┌────────
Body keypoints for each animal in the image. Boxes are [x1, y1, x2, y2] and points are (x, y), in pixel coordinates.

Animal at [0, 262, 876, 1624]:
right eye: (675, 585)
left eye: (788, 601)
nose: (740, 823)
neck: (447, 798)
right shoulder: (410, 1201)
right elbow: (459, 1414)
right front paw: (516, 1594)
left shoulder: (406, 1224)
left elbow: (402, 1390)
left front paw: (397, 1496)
└────────
┌────────
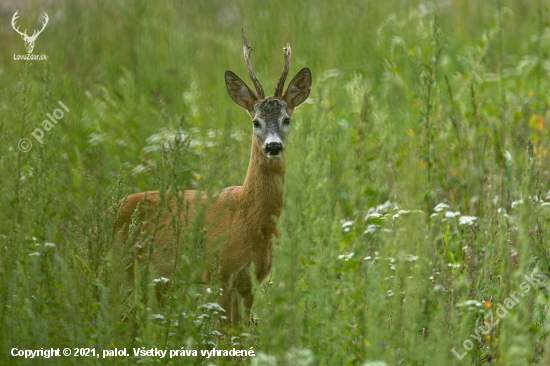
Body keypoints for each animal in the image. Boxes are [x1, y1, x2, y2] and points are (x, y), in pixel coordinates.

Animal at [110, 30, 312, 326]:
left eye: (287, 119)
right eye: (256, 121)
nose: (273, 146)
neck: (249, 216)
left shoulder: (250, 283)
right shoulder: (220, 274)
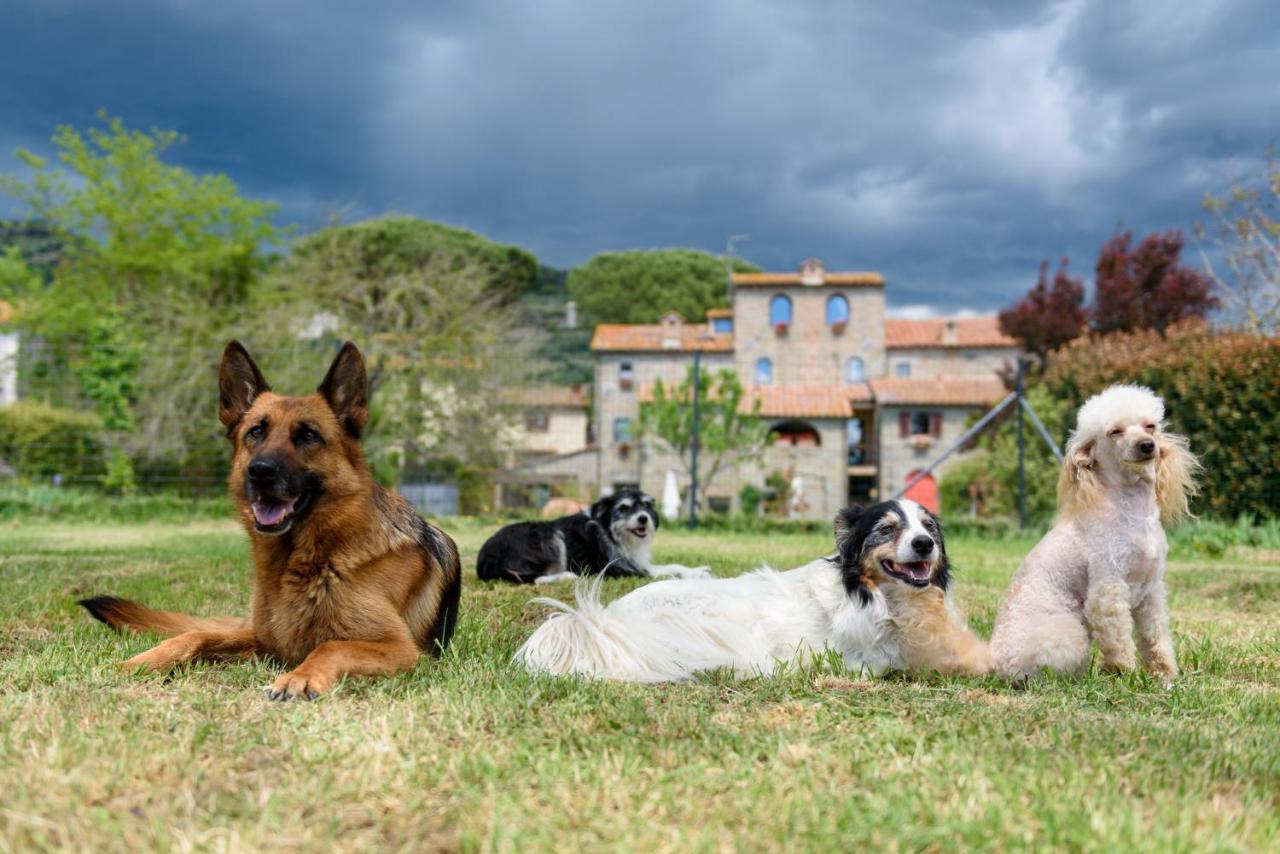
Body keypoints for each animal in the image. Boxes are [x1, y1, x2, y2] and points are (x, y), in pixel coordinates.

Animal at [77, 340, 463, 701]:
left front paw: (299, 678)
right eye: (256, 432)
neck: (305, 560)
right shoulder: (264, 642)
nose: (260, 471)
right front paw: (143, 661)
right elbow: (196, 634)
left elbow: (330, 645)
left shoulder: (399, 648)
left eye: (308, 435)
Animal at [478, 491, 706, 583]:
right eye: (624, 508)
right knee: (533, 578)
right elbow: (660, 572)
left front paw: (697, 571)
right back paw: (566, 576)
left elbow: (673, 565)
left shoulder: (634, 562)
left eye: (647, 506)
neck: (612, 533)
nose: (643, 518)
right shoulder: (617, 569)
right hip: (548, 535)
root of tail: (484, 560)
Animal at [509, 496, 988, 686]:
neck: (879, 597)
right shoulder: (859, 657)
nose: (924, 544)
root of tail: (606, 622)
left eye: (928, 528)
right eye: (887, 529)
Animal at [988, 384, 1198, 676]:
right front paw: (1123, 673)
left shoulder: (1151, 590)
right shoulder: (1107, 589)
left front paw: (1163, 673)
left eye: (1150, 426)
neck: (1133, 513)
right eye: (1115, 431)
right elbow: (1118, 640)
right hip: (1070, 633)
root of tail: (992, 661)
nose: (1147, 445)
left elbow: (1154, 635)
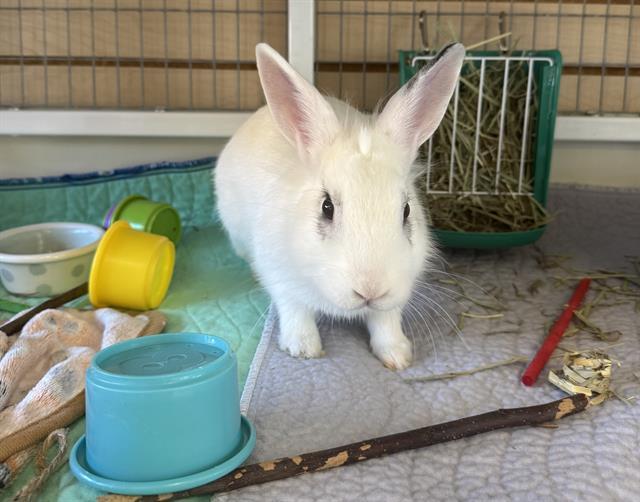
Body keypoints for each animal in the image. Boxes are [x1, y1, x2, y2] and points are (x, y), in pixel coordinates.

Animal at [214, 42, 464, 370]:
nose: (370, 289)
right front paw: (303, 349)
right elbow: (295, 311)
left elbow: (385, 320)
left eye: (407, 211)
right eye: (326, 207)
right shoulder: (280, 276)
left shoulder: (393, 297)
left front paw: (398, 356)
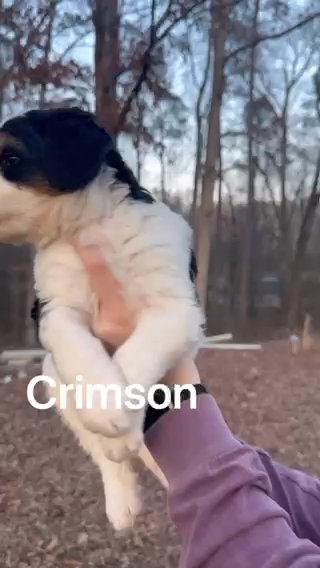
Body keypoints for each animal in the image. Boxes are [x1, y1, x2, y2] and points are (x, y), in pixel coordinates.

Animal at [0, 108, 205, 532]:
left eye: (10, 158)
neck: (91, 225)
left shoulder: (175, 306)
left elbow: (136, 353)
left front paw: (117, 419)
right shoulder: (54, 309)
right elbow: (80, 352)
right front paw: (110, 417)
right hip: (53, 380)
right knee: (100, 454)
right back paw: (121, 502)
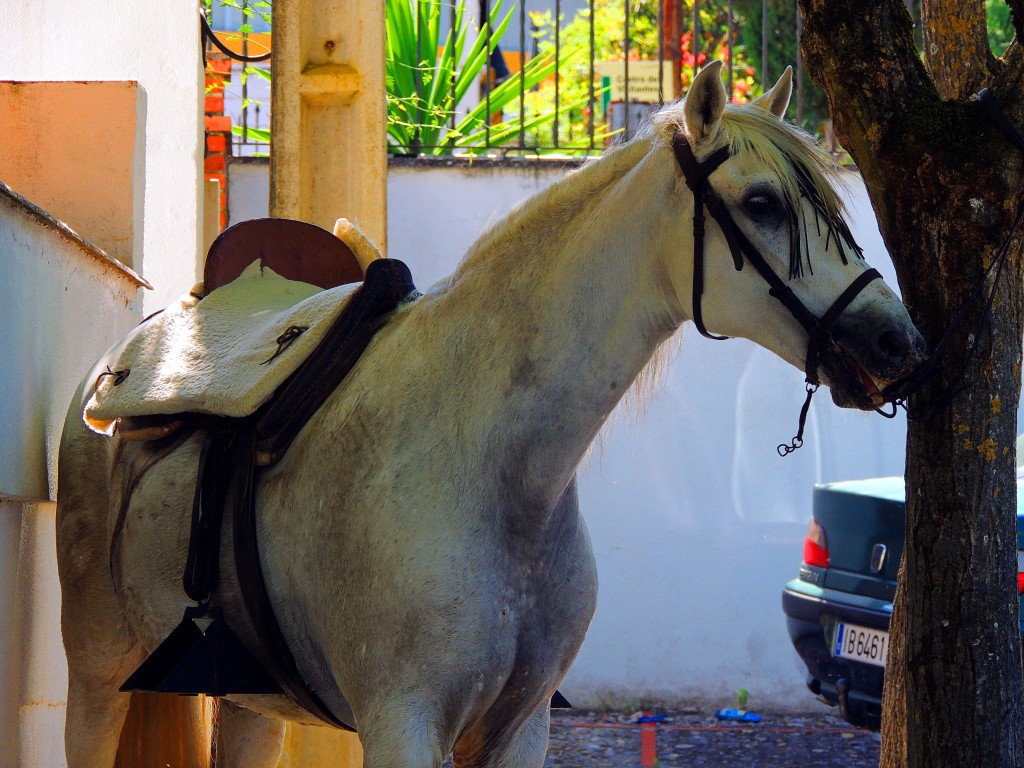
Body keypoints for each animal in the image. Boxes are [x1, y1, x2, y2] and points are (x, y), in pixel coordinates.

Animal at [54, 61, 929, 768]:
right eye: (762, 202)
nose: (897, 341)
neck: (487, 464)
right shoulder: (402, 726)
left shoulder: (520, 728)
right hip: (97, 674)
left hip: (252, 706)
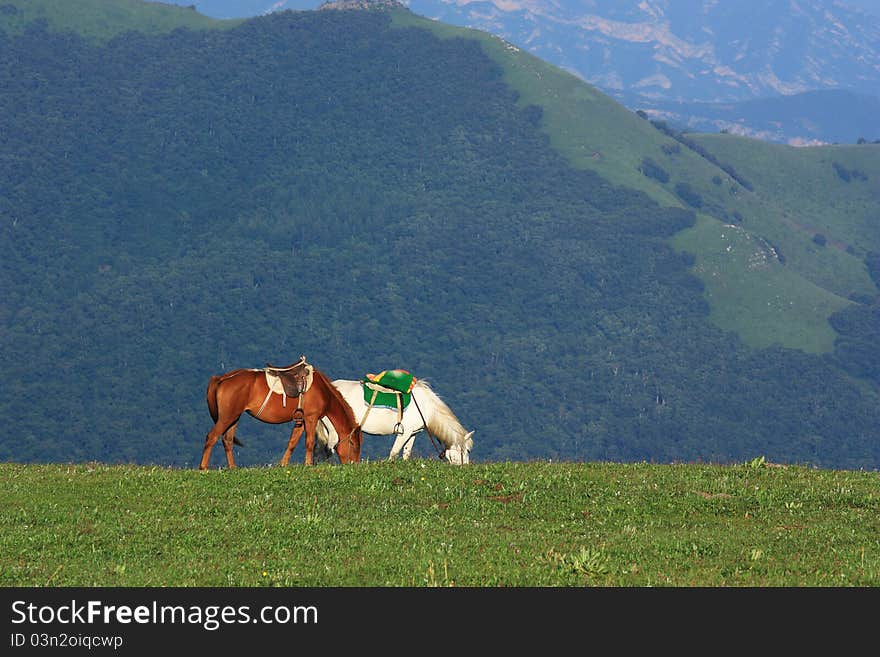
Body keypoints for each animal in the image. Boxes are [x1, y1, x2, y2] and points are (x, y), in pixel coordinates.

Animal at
└────────
┌────────
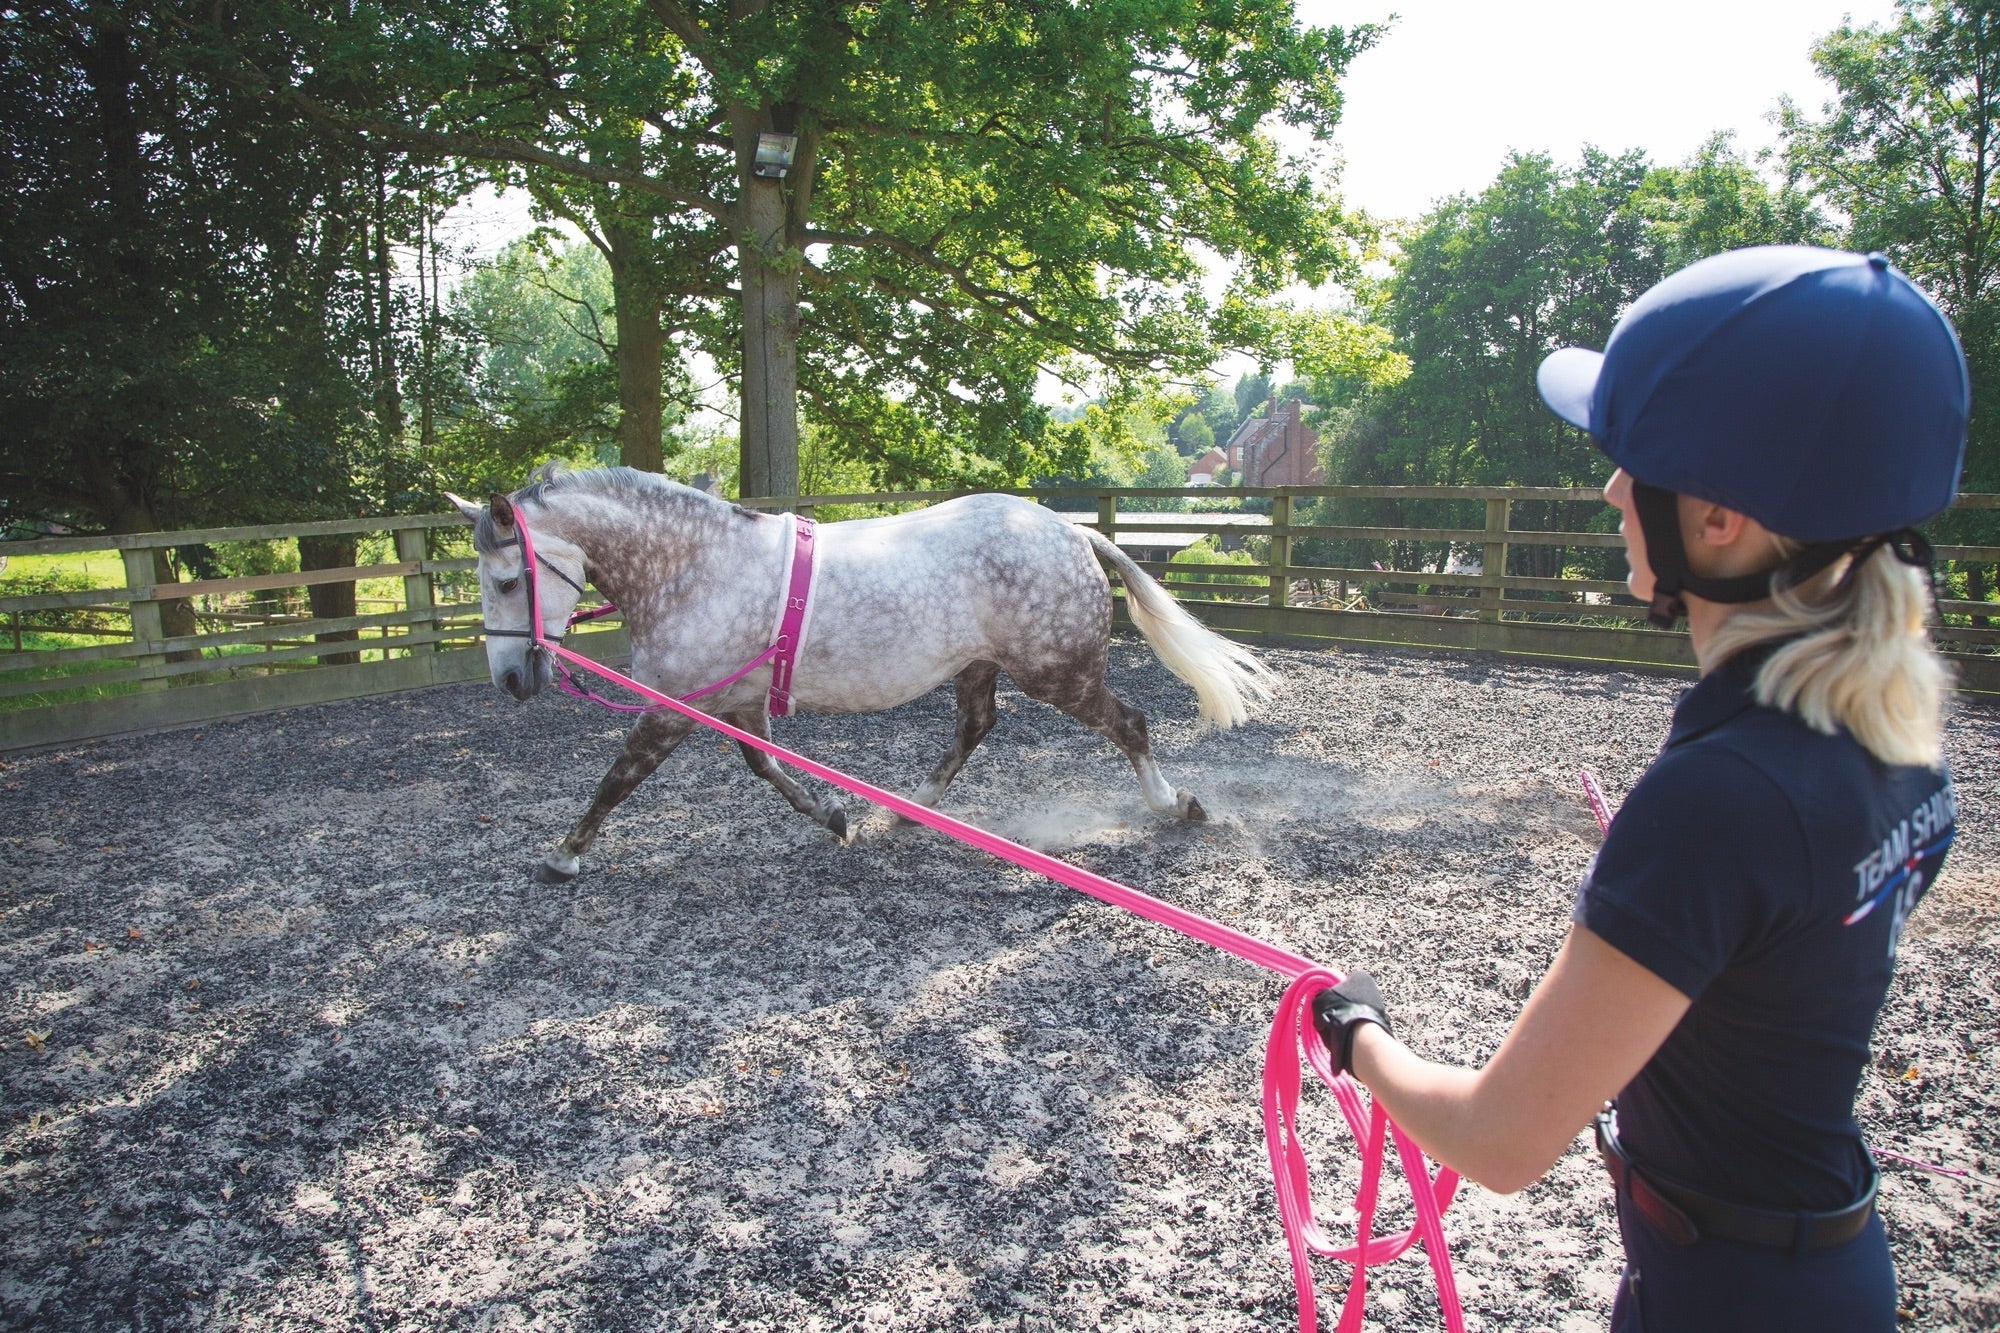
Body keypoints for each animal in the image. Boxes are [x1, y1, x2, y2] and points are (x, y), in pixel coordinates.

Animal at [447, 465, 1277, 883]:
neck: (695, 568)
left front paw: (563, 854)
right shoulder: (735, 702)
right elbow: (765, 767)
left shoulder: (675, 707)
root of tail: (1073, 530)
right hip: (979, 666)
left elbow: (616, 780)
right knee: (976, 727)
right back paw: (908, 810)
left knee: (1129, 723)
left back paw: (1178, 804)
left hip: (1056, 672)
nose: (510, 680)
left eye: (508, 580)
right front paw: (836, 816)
└────────
• Your goal:
Check each line of the material for "neck" and report how many have it. Add no other words.

• Output of the task:
9